§ ANGEZEIGTER TEXT:
⁂
Jüdischer Supermarkt in der Siedlung Bei Horon: Nach einem Messerangriff starb eine Israelin | Bildquelle: REUTERS

Angriff in jüdischem Supermarkt Verletzte Israelin stirbt nach Messerattacke

Stand: 27.01.2016 04:26 Uhr

Einen Tag nach einem Angriff auf einen jüdischen Supermarkt im Westjordanland ist eine 23-jährige Israelin an ihren Verletzungen gestorben. Am Montag waren zwei Palästinenser in den Markt eingedrungen und hatten mit Messern auf Kunden eingestochen.

Eine 23-jährige Israelin aus dem Westjordanland ist nach dem Messerangriff zweier Palästinenser an ihren schweren Verletzungen gestorben. Dies teilten die behandelnde Klinik und die Polizei mit.

Die beiden Angreifer gingen nach Darstellung der Polizei am Montag mit Messern bewaffnet in einen kleinen Supermarkt der jüdischen Siedlung Beit Horon und stachen dort auf Kunden ein. Beide wurden von einem Wachmann erschossen. Eine zweite Frau, die bei dem Angriff leicht verletzt worden war, wird demnach noch in einem anderen Krankenhaus behandelt.
⁂
§ DATENSATZEINTRÄGE:
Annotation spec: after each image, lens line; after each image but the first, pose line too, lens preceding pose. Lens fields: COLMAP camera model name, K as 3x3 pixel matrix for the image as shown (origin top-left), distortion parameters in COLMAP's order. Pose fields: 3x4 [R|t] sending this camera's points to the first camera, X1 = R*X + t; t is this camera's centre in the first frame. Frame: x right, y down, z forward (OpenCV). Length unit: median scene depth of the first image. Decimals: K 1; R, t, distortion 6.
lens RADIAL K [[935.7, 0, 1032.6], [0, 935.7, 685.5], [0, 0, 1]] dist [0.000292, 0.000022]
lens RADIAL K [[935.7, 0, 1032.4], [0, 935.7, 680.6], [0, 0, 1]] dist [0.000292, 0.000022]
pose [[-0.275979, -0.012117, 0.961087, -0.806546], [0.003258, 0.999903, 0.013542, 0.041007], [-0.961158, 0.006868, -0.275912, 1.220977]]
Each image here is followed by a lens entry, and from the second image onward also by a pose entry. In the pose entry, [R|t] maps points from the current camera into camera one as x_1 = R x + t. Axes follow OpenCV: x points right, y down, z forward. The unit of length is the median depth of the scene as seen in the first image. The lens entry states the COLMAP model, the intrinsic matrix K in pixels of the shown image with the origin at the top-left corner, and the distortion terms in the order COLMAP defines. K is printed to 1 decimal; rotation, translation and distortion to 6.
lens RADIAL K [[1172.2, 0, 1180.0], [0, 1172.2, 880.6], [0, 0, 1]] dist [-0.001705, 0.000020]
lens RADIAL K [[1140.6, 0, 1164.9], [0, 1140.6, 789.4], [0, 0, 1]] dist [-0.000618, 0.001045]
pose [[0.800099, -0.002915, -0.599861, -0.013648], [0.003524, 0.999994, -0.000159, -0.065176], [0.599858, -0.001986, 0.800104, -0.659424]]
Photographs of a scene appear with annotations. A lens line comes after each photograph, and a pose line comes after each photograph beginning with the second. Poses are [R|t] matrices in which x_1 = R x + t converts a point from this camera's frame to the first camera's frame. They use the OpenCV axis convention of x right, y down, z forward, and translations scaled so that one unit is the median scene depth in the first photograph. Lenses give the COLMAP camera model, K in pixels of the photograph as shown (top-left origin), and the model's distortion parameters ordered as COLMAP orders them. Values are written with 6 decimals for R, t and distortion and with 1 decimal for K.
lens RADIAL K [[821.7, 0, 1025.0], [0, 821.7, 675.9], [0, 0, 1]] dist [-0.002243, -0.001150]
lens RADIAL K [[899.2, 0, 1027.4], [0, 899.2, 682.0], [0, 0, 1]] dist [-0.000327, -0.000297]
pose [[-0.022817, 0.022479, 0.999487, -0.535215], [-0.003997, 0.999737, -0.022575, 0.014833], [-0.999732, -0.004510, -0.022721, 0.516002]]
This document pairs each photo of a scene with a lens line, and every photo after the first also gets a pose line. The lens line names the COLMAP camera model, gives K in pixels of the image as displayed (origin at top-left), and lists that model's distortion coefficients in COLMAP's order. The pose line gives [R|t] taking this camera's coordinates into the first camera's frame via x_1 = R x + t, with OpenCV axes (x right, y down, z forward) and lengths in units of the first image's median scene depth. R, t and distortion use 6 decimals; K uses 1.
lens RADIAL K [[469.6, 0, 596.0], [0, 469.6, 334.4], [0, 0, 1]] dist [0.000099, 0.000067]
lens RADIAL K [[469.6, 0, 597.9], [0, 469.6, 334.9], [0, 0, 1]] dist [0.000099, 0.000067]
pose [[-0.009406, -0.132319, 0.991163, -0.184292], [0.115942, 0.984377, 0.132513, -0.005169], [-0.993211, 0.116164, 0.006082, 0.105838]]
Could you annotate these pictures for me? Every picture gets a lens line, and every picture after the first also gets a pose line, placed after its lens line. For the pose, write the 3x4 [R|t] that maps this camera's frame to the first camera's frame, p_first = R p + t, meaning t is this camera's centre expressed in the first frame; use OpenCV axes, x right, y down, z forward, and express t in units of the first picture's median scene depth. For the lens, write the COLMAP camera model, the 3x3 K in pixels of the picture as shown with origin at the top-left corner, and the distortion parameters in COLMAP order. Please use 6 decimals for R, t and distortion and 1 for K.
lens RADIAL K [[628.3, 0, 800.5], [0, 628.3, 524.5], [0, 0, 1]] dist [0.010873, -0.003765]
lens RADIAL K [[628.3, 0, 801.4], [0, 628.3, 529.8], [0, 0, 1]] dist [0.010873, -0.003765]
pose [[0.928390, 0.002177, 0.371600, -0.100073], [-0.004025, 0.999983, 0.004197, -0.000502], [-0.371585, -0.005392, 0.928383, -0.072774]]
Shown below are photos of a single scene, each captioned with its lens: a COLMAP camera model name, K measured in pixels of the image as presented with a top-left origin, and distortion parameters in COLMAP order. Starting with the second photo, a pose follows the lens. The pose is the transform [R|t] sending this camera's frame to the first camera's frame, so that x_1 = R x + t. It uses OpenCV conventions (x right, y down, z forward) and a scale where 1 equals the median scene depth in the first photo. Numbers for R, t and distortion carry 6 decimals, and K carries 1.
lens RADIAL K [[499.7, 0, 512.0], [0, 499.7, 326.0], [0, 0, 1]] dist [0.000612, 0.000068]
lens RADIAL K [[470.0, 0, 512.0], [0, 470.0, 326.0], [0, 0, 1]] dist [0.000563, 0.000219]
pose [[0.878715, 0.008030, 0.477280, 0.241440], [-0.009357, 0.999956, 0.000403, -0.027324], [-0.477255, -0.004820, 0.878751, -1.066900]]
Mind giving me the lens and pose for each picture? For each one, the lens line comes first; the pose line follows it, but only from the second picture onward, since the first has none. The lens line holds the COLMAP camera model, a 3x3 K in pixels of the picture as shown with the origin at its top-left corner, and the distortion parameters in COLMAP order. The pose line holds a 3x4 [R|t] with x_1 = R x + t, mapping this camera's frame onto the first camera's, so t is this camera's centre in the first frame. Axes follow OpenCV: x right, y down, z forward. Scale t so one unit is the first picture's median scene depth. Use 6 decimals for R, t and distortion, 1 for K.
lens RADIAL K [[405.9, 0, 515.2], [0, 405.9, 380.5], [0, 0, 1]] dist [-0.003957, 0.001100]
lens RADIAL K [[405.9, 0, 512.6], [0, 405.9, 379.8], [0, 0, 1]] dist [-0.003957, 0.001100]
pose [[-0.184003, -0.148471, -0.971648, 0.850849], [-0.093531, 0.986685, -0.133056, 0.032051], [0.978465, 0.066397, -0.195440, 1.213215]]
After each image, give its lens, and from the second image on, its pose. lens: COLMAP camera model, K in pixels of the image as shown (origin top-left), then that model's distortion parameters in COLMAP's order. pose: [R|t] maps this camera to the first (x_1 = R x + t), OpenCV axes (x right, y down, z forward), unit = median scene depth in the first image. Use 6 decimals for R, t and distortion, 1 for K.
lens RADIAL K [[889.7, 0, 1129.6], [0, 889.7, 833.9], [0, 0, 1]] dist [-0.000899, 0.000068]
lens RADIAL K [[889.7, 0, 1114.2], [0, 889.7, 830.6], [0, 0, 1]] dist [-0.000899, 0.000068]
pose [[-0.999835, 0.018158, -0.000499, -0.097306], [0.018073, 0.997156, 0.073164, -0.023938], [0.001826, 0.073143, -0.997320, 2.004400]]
⁂
§ AUFGABE: Welche Personen und Personengruppen nennt der Bericht über den Messerangriff als am Geschehen im Supermarkt beteiligt? Zähle alle auf.

§ LÖSUNG:
- die 23-jährige Israelin aus dem Westjordanland
- die beiden palästinensischen Angreifer
- die Kunden
- ein Wachmann
- eine zweite, leicht verletzte Frau